How-To: Route Queries Between TinyLM and SPRAPP Panel
Build a router that handles easy queries on-device with TinyLM and escalates hard ones to SPRAPP Panel.
The Pattern
This how-to builds a router that sends routine queries to TinyLM on-device and escalates only the hard, high-stakes ones to a cloud SPRAPP Panel. Done well, it captures most of TinyLM's privacy and cost benefits while keeping Panel's capability available when it's truly needed.
Why Route at All
Sending everything to a cloud panel is expensive and may leak data unnecessarily; running everything on a small local model caps your capability on hard problems. Routing lets each tool do what it's best at. The challenge is deciding, per query, which path to take.
Step 1: Define "Easy" for Your Domain
Start by characterizing the queries TinyLM handles well in your application — short, constrained, classification or extraction style, low stakes. Those stay on-device. Anything outside that envelope is a candidate for escalation. Be concrete; a vague definition produces a bad router.
Step 2: Try TinyLM First
For most queries, run TinyLM on-device first. It's private, has no per-call cost, and works offline. Capture not just its answer but any available signal of confidence or whether the task fit its strengths. The docs at https://doc.sprapp.com cover getting these signals.
Step 3: Decide Whether to Escalate
Escalate to SPRAPP Panel when the query is flagged high-stakes, when TinyLM's output looks low-confidence, or when the task plainly exceeds small-model capability. Keep this rule simple and inspectable — a router you can't reason about is a router you can't tune.
Step 4: Respect Data and Connectivity Constraints
Escalation sends data to the cloud, so gate it on policy and network availability. If the data isn't allowed to leave the device, don't escalate — fall back to TinyLM's best effort and surface the limitation. The privacy promise must survive the router.
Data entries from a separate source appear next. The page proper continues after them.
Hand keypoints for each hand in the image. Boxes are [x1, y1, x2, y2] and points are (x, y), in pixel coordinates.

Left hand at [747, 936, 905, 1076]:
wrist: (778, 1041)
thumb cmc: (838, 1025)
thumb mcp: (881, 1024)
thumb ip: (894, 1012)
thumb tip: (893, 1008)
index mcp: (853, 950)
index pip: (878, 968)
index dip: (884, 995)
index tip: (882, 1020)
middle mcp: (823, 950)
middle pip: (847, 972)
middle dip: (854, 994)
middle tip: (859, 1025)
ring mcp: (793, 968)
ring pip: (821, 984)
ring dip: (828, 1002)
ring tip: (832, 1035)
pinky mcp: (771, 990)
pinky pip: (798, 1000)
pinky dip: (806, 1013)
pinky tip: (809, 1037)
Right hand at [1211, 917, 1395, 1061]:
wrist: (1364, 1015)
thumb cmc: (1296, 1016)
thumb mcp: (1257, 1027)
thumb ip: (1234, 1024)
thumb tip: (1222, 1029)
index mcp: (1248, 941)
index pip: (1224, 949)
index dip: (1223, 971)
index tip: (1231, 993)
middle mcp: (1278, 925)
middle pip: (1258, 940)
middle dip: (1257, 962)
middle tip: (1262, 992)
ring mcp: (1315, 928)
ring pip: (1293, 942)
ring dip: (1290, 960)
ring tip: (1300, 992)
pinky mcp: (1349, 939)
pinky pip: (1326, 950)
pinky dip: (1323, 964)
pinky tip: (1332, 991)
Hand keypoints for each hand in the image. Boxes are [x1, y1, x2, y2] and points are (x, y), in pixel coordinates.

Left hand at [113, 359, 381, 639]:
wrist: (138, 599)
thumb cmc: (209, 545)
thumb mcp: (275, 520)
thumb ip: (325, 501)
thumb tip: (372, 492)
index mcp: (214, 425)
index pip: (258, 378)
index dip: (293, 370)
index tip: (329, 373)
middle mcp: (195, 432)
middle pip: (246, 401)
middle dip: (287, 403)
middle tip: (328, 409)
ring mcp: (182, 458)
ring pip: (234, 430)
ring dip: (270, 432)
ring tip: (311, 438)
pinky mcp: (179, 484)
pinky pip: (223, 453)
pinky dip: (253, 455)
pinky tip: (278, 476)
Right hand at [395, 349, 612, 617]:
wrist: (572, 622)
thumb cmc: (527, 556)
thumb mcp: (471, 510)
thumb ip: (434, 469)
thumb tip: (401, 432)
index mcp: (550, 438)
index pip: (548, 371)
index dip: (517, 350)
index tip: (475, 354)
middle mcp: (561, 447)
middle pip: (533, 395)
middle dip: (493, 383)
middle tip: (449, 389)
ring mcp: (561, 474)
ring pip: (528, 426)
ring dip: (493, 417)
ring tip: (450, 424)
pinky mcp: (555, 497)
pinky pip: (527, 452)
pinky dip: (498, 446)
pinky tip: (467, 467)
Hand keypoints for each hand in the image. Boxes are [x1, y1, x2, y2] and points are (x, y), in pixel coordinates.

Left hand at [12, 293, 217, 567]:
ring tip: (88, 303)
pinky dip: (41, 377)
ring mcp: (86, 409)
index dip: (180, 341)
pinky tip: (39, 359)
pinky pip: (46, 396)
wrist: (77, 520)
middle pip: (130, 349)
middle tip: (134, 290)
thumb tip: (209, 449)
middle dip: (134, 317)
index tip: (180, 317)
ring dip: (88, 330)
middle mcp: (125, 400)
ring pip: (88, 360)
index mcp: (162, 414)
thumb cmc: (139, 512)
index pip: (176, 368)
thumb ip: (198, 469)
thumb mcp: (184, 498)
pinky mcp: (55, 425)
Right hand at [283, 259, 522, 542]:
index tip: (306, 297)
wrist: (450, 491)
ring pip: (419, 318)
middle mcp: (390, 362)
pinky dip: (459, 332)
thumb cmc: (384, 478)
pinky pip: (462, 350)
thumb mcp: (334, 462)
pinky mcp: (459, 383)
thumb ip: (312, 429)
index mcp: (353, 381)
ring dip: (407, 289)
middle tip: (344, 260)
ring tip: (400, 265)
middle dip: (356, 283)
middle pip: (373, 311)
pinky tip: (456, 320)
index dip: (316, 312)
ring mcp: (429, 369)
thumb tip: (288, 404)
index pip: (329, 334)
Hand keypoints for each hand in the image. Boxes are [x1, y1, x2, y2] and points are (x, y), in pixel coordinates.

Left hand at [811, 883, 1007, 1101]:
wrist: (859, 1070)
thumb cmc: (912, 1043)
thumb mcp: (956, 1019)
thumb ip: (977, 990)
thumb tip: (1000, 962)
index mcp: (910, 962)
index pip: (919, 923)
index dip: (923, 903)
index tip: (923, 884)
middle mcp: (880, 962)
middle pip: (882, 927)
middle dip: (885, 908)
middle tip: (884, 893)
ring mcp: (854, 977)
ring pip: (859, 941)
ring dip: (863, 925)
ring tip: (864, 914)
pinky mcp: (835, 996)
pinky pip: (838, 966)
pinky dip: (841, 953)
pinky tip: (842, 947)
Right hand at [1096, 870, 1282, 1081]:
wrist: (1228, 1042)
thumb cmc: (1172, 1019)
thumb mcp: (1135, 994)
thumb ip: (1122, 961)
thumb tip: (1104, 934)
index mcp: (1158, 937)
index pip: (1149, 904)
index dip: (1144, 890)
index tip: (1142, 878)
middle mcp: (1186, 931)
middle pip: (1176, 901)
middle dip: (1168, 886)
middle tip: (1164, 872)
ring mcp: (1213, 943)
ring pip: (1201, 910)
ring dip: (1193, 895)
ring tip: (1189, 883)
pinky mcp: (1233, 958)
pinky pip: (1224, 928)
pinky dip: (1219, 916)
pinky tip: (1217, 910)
Step 5: Call SPRAPP Panel for the Hard Cases
When escalation is warranted and permitted, send the query to Panel for multi-model reasoning. Because only the genuinely hard cases reach it, you're spending the expensive call where it adds the most value.
Step 6: Log Both Paths
Record which path each query took and how it turned out. Review escalations that TinyLM could have handled, and on-device answers that should have escalated. Use that to refine your "easy" definition over time.
Honest Tradeoff
No router is perfect — you'll mis-route some queries either way. The goal isn't perfection; it's spending capability and cloud exposure only where they pay off. Tune the threshold against your real traffic, as documented at https://doc.sprapp.com.
Result
You have a stack that's private and cheap by default and powerful when it counts, with a routing rule you can inspect and improve.